### Text shown

== == ==

C complained about the care and treatment provided to their parent (A) in relation to a number of hospital admissions. C complained that A was discharged without clear advice as to whether they had sepsis, and how to manage A’s condition. C also said that the board did not provide a discharge letter. C complained that when A attended hospital four days later, they should have been admitted rather than being sent home with oral antibiotics. Lastly, C said that when A was readmitted to hospital the following month, a day passed before they were seen by a consultant.

We took independent advice from a consultant urological surgeon (specialist in the male and female urinary tract, and the male reproductive organs). We found that, while A received appropriate care during their initial admission, the board's communication around A's sepsis was unreasonable. They also did not provide an interim discharge summary.

In relation to A's second discharge, we found that A's symptoms raised the possibility of a complicated kidney infection. Therefore, we considered that discharging A with oral antibiotics was unreasonable. A should have received treatment with IV antibiotics and consideration should have been given to admission, which may potentially have prevented the need for A to be admitted the following month. We upheld these parts of C's complaint.

Finally, we found that A's condition when they were readmitted did not meet the criteria for an urgent consultant review. Therefore, we did not uphold this part of C's complaint.

Recommendations

What we asked the organisation to do in this case:

  • Apologise to C for the failings identified in this decision. The apology should meet the standards set out in the SPSO guidelines on apology available at www.spso.org.uk/meaningful-apologies.

== == ==

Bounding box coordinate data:
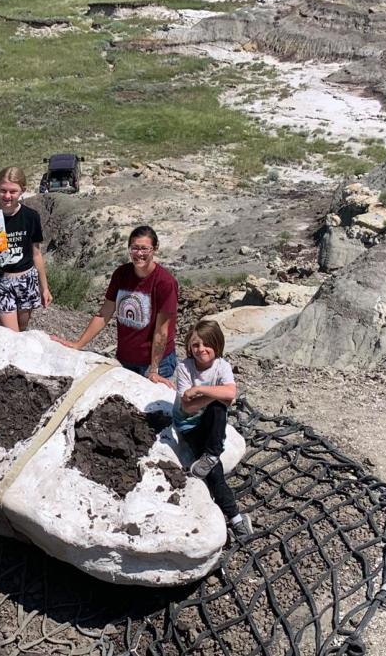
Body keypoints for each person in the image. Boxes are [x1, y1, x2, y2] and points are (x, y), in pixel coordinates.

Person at [52, 225, 178, 385]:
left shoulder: (165, 283)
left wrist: (154, 370)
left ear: (155, 249)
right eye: (135, 248)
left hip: (156, 363)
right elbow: (104, 313)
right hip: (125, 359)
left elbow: (162, 331)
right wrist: (78, 344)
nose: (139, 254)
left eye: (144, 249)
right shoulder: (121, 274)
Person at [172, 320, 251, 538]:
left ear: (217, 344)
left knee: (218, 406)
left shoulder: (222, 366)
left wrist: (199, 390)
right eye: (196, 345)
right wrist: (216, 394)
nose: (201, 350)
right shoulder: (185, 367)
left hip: (208, 419)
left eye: (207, 344)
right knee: (214, 472)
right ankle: (235, 518)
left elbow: (231, 393)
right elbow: (187, 406)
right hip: (189, 424)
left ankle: (212, 454)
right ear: (189, 346)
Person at [0, 166, 52, 331]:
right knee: (10, 334)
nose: (7, 196)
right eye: (3, 190)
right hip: (2, 281)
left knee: (22, 329)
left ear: (23, 190)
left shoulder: (31, 216)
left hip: (27, 280)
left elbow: (36, 254)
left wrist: (45, 288)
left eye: (13, 191)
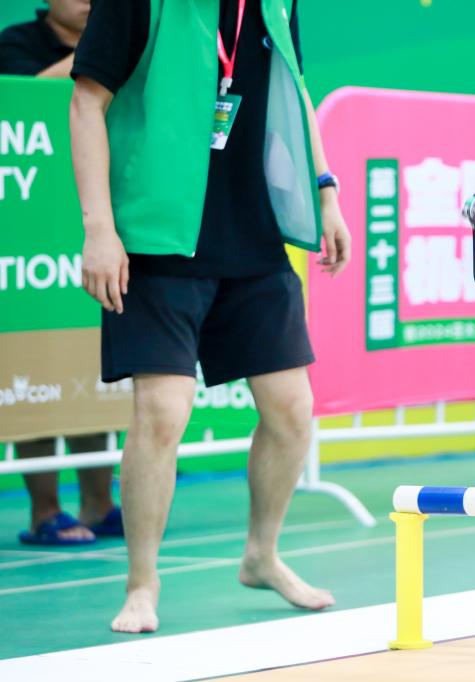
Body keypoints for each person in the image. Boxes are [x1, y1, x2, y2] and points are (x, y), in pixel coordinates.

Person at [69, 0, 351, 633]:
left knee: (292, 410)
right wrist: (99, 229)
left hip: (254, 237)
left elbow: (295, 89)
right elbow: (87, 102)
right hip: (159, 238)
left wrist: (325, 192)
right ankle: (142, 583)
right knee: (162, 413)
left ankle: (261, 555)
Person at [0, 0, 123, 546]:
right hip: (30, 235)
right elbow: (27, 101)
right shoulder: (16, 44)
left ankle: (100, 503)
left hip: (95, 223)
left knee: (89, 367)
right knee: (35, 374)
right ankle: (44, 510)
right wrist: (98, 54)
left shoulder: (122, 35)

== == ==

### Work request 1
Decide whether each statement below agrees with the complaint summary, answering yes or no and quoting the deciding words of the text. (a) The board provided an interim discharge summary after A's initial admission. (b) The independent advice came from a consultant urological surgeon. (c) C's complaint about the delay before a consultant saw A on readmission was upheld.
### Work request 2
Reproduce the stretch of the complaint summary from "In relation to A's" through "available at www.spso.org.uk/meaningful-apologies.", word for word.

### Expected answer 1
(a) No: "They also did not provide an interim discharge summary."
(b) Yes: "We took independent advice from a consultant urological surgeon"
(c) No: "Therefore, we did not uphold this part of C's complaint."

### Expected answer 2
In relation to A's second discharge, we found that A's symptoms raised the possibility of a complicated kidney infection. Therefore, we considered that discharging A with oral antibiotics was unreasonable. A should have received treatment with IV antibiotics and consideration should have been given to admission, which may potentially have prevented the need for A to be admitted the following month. We upheld these parts of C's complaint.

Finally, we found that A's condition when they were readmitted did not meet the criteria for an urgent consultant review. Therefore, we did not uphold this part of C's complaint.

Recommendations

What we asked the organisation to do in this case:

  • Apologise to C for the failings identified in this decision. The apology should meet the standards set out in the SPSO guidelines on apology available at www.spso.org.uk/meaningful-apologies.